Billie’s story is even stranger and more fantastical than she is as a character. Additionally, there are many different displacements that strip away the setting and add a mythical, fable-like quality to the story—the presence of modern-technology, including cell phones and computers, is confounded by a strange sense of tradition where little girls still curtsy and wear fancy dresses and lace socks daily. Furthermore, it is difficult to tell where the story takes place, because although the story is translated from Icelandic, Iceland does not have a military, the name “Rafael” has Italian or Spanish roots, and at one point the word “señorita” is used to refer to a woman. These displacements seclude Rafael and Billie in a dream-like setting where Billie’s dolls carry out conversations (with Billie and Rafael guiding them, of course) and sometimes kill themselves as part of their dramas, and where Billie’s father is a puppet who is ensnared by her mother by refusing to securely sew back on his damaged arm and thereby handicapping him:

One time, when Abraham’s arm ripped off during a brawl between the puppeteers about what should happen whether to go home or to the pub, Soffia refused to sew it back on; she took the torn arm and hid it. Borrowing a wheelchair was easy for a doctor, and so began a period of diligence in which Abraham sat at Soffia’s home in the wheelchair and wrote his work of jurisprudence; Soffia worked her shifts, and between them she sat at home too, reading medical books and pushing Abraham around in a wheelchair. She enjoyed pushing him. He enjoyed letting her push him because he loved depending on her, a change from the time when he didn’t want to depend on anyone Amidst this peaceful medical work, writing, and reading, Billie arrived. No-one had expected that. Abraham had thought his life’s mission on earth was not to have children, thought he was meant to break the mold, to exceed the frame that had been planned for him. It occurred to him that he might abandon mother and daughter before everything became too complicated and messy. Then he would leave behind a little souvenir which, amusingly enough, would grow larger, and he could fulfill his obligations as jurist somewhere else in peace and quiet.

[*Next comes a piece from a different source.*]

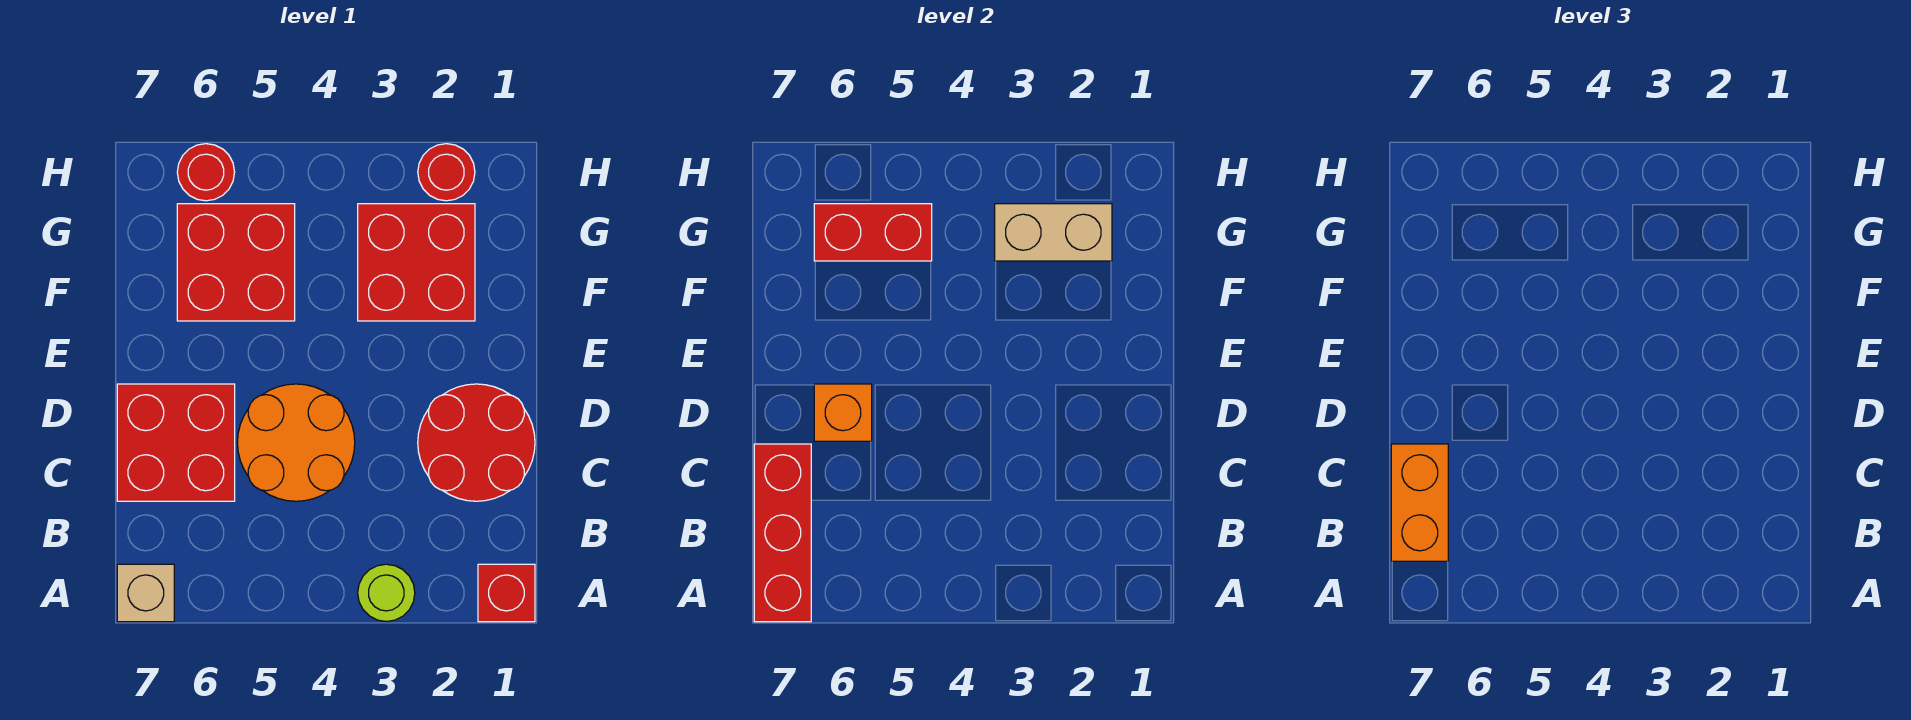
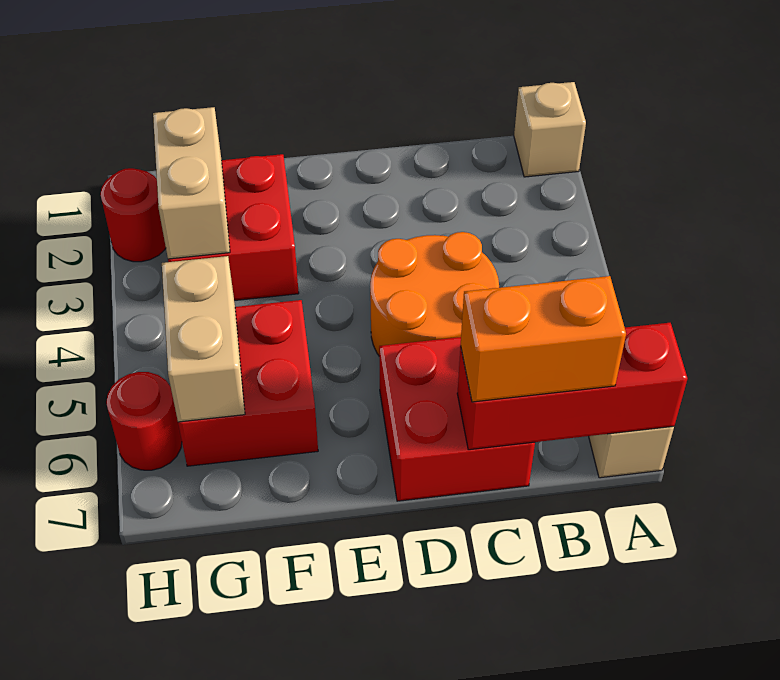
red brick A1 level 1 -> tan brick A1 level 1
lime round brick A3 level 1 -> none
red round brick C1:D2 level 1 -> none
orange brick D6 level 2 -> none
red brick G5:G6 level 2 -> tan brick G5:G6 level 2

My love, sew my arm back on, asked Abraham.

Soffia: No, Abraham. It isn’t good for you to drink beer now.

The disembodied and surreal nature of wartime that Ómarsdóttir in this story prevents the reader from knowing what is in fact real in Billie’s world, Reindeer Woods, or what is being fabricated through the eyes of a child or a nation fogged over by war. However, the dreamlike nature of the novel only increases its appeal, and makes Children in Reindeer Woods a more memorable tale.